Stochastic gradient descent, on the other hand, often takes steps away from $ \hat{\theta} $! However, since it makes updates more often, it often converges faster than batch gradient descent.

Defining a Function for Stochastic Gradient Descent

As we previously did for batch gradient descent, we define a function that computes the stochastic gradient descent of the loss function. It will be similar to our minimize function but we will need to implement the random selection of one observation at each iteration.

def minimize_sgd(loss_fn, grad_loss_fn, dataset, alpha=0.2):
    Uses stochastic gradient descent to minimize loss_fn.
    Returns the minimizing value of theta once theta changes
    less than 0.001 between iterations.
    NUM_OBS = len(dataset)
    theta = 0
    while True:
        for i in range(0, NUM_OBS, 1):
            rand_obs = dataset[i]
            gradient = grad_loss_fn(theta, rand_obs)
            new_theta = theta - alpha * gradient
            if abs(new_theta - theta) < 0.001:
                return new_theta
            theta = new_theta

Mini-batch Gradient Descent

Mini-batch gradient descent strikes a balance between batch gradient descent and stochastic gradient descent by increasing the number of observations that we select at each iteration. In mini-batch gradient descent, we use a few data points for each gradient update instead of a single point.

We use the average of the gradients of their loss functions to construct an estimate of the true gradient of the cross entropy loss. If $\mathcal{B}$ is the mini-batch of data points that we randomly sample from the $n$ observations, the following approximation holds.

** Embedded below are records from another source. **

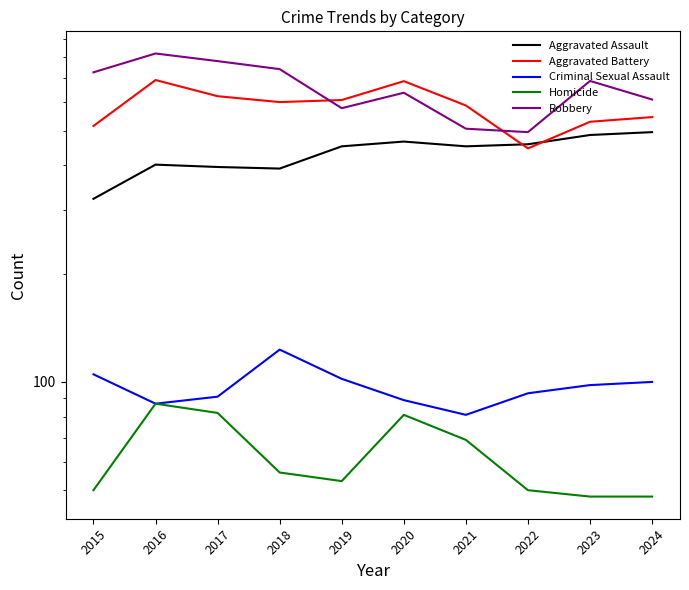

The value of Aggravated Assault at 2023 is 486. True or false?

True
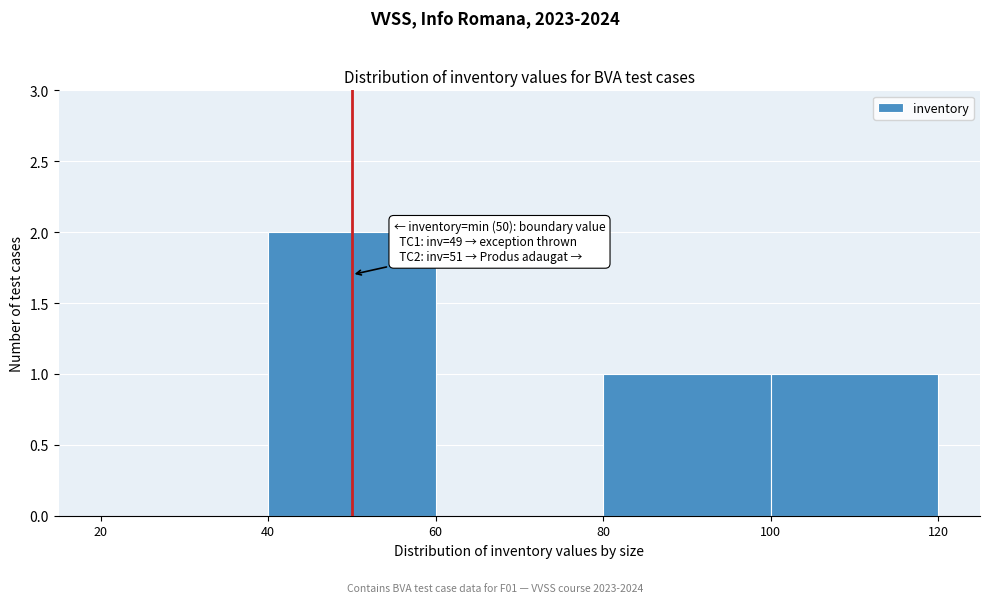

Which range on the x-axis has the tallest bar?

40 to 60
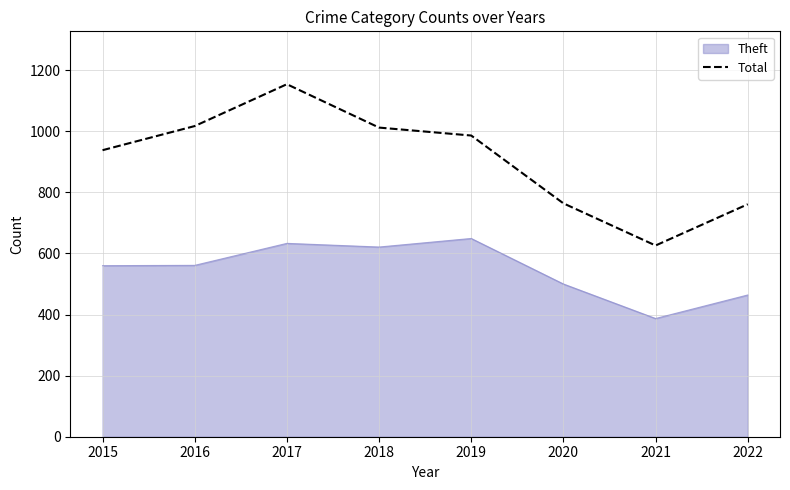

At 2020, list the series in order from largest to smallest.

Total, Theft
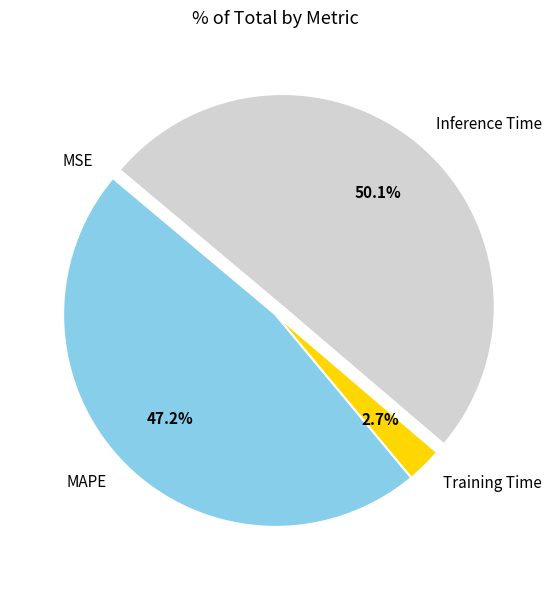

To the nearest percent, what percentage of the pie is MAPE?

47%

$$ \nabla_\theta L(\theta, \textbf{y}) \approx \frac{1}{|\mathcal{B}|} \sum_{i\in\mathcal{B}}\nabla_{\theta}\ell(\theta, y_i) $$

As with stochastic gradient descent, we perform mini-batch gradient descent by shuffling our training data and selecting mini-batches by iterating through the shuffled data. After each epoch, we re-shuffle our data and select new mini-batches.

While we have made the distinction between stochastic and mini-batch gradient descent in this textbook, stochastic gradient descent is sometimes used as an umbrella term that encompasses the selection of a mini-batch of any size.

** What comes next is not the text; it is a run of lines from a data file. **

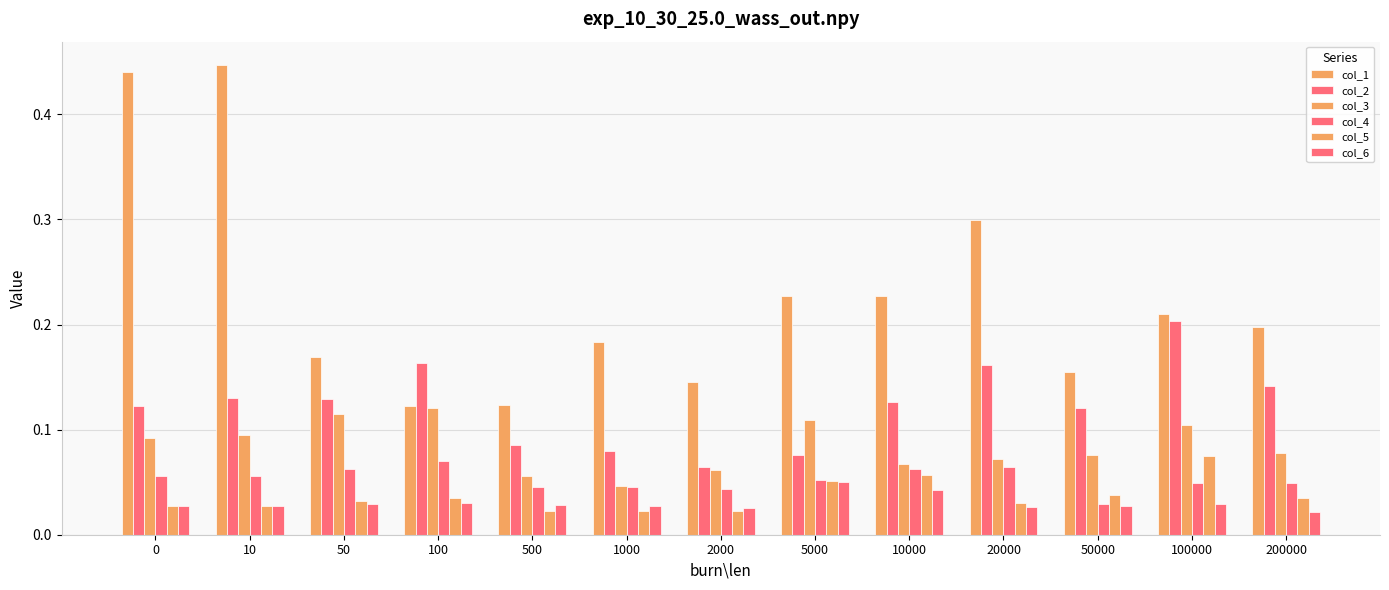

Reading left to right, extract all data points from this chart.

col_1: 0=0.4	10=0.4	50=0.2	100=0.1	500=0.1	1000=0.2	2000=0.1	5000=0.2	10000=0.2	20000=0.3	50000=0.2	100000=0.2	200000=0.2
col_2: 0=0.1	10=0.1	50=0.1	100=0.2	500=0.1	1000=0.1	2000=0.1	5000=0.1	10000=0.1	20000=0.2	50000=0.1	100000=0.2	200000=0.1
col_3: 0=0.1	10=0.1	50=0.1	100=0.1	500=0.1	1000=0.0	2000=0.1	5000=0.1	10000=0.1	20000=0.1	50000=0.1	100000=0.1	200000=0.1
col_4: 0=0.1	10=0.1	50=0.1	100=0.1	500=0.0	1000=0.0	2000=0.0	5000=0.1	10000=0.1	20000=0.1	50000=0.0	100000=0.0	200000=0.0
col_5: 0=0.0	10=0.0	50=0.0	100=0.0	500=0.0	1000=0.0	2000=0.0	5000=0.1	10000=0.1	20000=0.0	50000=0.0	100000=0.1	200000=0.0
col_6: 0=0.0	10=0.0	50=0.0	100=0.0	500=0.0	1000=0.0	2000=0.0	5000=0.0	10000=0.0	20000=0.0	50000=0.0	100000=0.0	200000=0.0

Selecting the Mini-Batch Size

Mini-batch gradient descent is most optimal when running on a Graphical Processing Unit (GPU) chip found in some computers. Since computations on these types of hardware can be executed in parallel, using a mini-batch can increase the accuracy of the gradient without increasing computation time. Depending on the memory of the GPU, the mini-batch size is often set between 10 and 100 observations.

Defining a Function for Mini-Batch Gradient Descent

A function for mini-batch gradient descent requires the ability to select a batch size. Below is a function that implements this feature.

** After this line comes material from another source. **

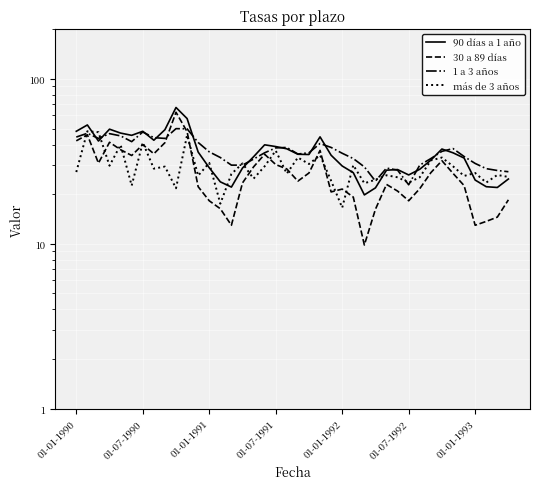

At which category is the sum across all series the highest?

9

def minimize_mini_batch(loss_fn, grad_loss_fn, dataset, minibatch_size, alpha=0.2):
    Uses mini-batch gradient descent to minimize loss_fn.
    Returns the minimizing value of theta once theta changes
    less than 0.001 between iterations.
    NUM_OBS = len(dataset)
    assert minibatch_size < NUM_OBS
    theta = 0
    while True:
        for i in range(0, NUM_OBS, minibatch_size):
            mini_batch = dataset[i:i+minibatch_size]
            gradient = grad_loss_fn(theta, mini_batch)
            new_theta = theta - alpha * gradient
            if abs(new_theta - theta) < 0.001:
                return new_theta
            theta = new_theta


We use batch gradient descent to iteratively improve model parameters until the model achieves minimal loss. Since batch gradient descent is computationally intractable with large datasets, we often use stochastic gradient descent to fit models instead. When using a GPU, mini-batch gradient descent can converge more quickly than stochastic gradient descent for the same computational cost. For large datasets, stochastic gradient descent and mini-batch gradient descent are often preferred to batch gradient descent for their faster computation times.